### 抜粋本文:
純資産総額は運用年月が長いニッセイに分がありますが、コスト面で最安は維持しています。
eMAXIS Slim国内株式(日経平均)
国内株式(日経平均)は、2019年6月の値下げでニッセイとeMAXIS Slimの信託報酬は最安値で横並びになっています。
ファンド名 | 信託報酬 (税込) | 実質コスト | 純資産総額 |
---|---|---|---|
eMAXIS Slim 国内株式(日経平均) | 0.154% | 0.162% | 52.95億円 |
ニッセイ 日経平均 | 0.154% | 0.164% | 107.51億円 |
TOPIXと同じく、実質コストはeMAXIS Slim、純資産総額はニッセイ、という形になっています。
この傾向は2018年から継続しています。
eMAXIS Slim先進国株式
先進国株式は人気の資産クラスなので、最もデットヒートしています。
こちらも値下げに次ぐ値下げでニッセイとeMAXIS Slimの信託報酬は最安値で横並びになっています。
ファンド名 | 信託報酬 (税込) | 実質コスト | 純資産総額 |
---|---|---|---|
eMAXIS Slim 先進国株式 | 0.1023% | 0.1783% | 988.89億円 |
ニッセイ 外国株式 | 0.1023% | 0.1893% | 1673.05億円 |
「先進国株式」も表面信託報酬は引き分け、実質コストはeMAXIS Slim、純資産総額はニッセイという結果です。
2018年から2年連続emaxis slimの勝利です。
eMAXIS Slim新興国株式
新興国株式は、これから10年、20年で最も成長が期待されるアセットクラスですが、これまでは信託報酬が高めの資産クラスでもありました。

### 提供資料:

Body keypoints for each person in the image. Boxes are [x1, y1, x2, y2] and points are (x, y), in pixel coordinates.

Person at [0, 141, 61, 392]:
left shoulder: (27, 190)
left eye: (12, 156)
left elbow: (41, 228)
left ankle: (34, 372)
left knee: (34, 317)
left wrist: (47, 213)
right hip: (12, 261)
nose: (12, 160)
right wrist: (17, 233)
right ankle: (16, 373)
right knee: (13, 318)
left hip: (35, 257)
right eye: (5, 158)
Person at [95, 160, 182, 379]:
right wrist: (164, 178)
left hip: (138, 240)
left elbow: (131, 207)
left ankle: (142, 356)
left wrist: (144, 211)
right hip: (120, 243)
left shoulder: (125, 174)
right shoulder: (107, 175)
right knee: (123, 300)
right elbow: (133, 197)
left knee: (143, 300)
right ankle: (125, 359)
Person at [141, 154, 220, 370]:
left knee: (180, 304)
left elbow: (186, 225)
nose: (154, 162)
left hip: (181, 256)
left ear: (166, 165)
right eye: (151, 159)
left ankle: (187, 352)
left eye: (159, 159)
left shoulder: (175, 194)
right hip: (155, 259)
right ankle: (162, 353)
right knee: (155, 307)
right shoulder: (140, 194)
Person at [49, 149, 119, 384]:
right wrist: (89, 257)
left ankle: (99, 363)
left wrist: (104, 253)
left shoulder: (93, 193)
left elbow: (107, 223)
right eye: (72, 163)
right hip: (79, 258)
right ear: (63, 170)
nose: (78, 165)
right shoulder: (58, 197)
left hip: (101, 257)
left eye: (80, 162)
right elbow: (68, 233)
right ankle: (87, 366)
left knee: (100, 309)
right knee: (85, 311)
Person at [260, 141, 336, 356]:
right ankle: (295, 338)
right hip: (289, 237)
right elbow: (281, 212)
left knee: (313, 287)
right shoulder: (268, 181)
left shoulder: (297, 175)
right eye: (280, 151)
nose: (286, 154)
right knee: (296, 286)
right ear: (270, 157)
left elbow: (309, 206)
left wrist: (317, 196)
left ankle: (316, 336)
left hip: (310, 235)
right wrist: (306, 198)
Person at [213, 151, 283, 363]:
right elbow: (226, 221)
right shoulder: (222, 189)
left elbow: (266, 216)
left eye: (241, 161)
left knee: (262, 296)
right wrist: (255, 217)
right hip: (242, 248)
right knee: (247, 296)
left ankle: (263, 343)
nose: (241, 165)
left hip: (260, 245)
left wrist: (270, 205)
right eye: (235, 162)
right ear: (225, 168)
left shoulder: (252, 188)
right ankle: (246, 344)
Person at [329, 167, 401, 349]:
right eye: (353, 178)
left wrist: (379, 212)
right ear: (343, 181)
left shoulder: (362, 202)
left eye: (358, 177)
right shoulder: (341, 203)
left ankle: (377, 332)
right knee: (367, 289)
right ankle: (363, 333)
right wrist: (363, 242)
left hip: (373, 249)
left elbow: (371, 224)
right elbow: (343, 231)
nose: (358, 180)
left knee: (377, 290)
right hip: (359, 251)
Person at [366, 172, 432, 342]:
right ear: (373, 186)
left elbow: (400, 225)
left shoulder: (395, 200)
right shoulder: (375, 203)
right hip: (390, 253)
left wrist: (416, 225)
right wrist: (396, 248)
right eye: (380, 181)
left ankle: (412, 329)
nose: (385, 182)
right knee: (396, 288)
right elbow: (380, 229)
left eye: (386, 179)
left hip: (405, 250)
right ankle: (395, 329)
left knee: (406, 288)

### 作業指示 1:
抜粋本文のうち、「純資産総額は運用年月が長いニ」で始まり「先進国株式は人気の資産クラスなので、最もデットヒートしています。」で終わる部分を、一字一句変えずに出力してください。
### 作業指示 2:
抜粋本文によると、eMAXIS Slim 先進国株式の実質コストは何パーセントですか。
提供資料は参照不要です。

### 作業結果 1:
純資産総額は運用年月が長いニッセイに分がありますが、コスト面で最安は維持しています。
eMAXIS Slim国内株式(日経平均)
国内株式(日経平均)は、2019年6月の値下げでニッセイとeMAXIS Slimの信託報酬は最安値で横並びになっています。
ファンド名 | 信託報酬 (税込) | 実質コスト | 純資産総額 |
---|---|---|---|
eMAXIS Slim 国内株式(日経平均) | 0.154% | 0.162% | 52.95億円 |
ニッセイ 日経平均 | 0.154% | 0.164% | 107.51億円 |
TOPIXと同じく、実質コストはeMAXIS Slim、純資産総額はニッセイ、という形になっています。
この傾向は2018年から継続しています。
eMAXIS Slim先進国株式
先進国株式は人気の資産クラスなので、最もデットヒートしています。

### 作業結果 2:
0.1783%です。